### PROBLEM STATEMENT
The expected output is the line holding "hat [414,157,441,177] ->" plus every line after it through the end of the listing, copied exactly.

### DATA SEGMENT
☆ ☆ ☆ ☆
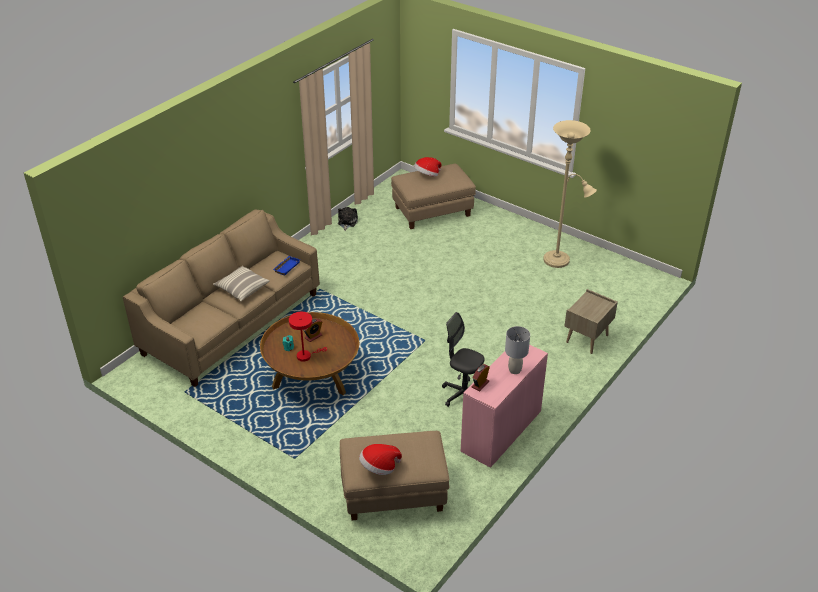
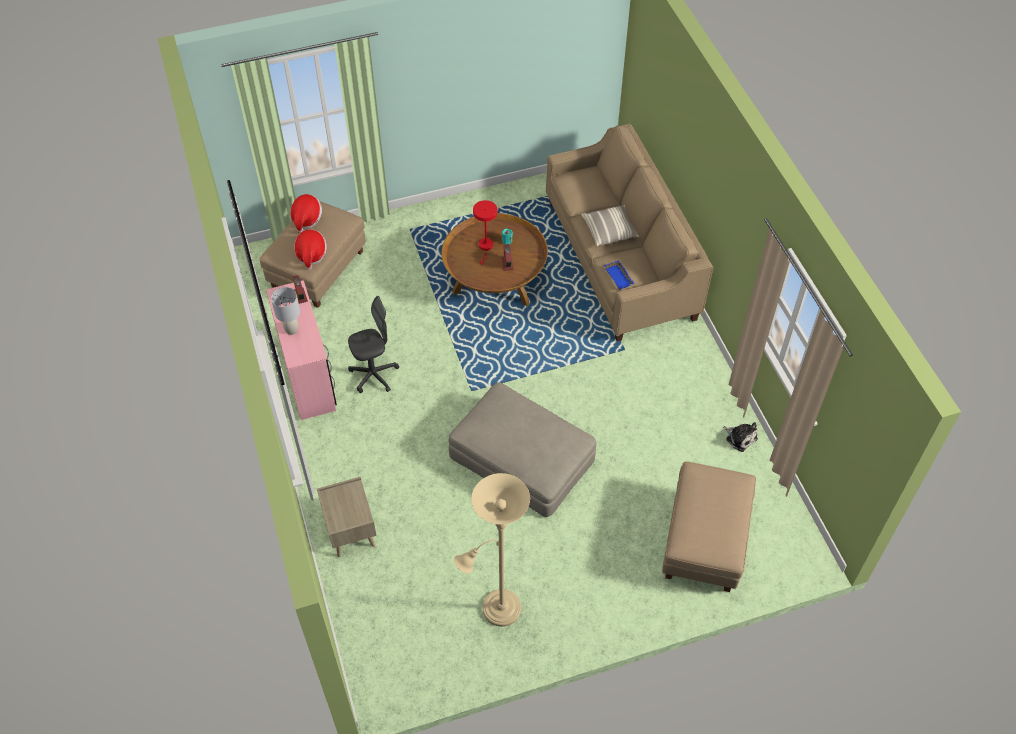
camera: 125 degrees right, 15 degrees up
hat [414,157,441,177] -> hat moved to [294,229,327,270]
none -> beige ottoman [448,382,597,517]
☆ ☆ ☆ ☆
### EXPECTED OUTPUT
hat [414,157,441,177] -> hat moved to [294,229,327,270]
none -> beige ottoman [448,382,597,517]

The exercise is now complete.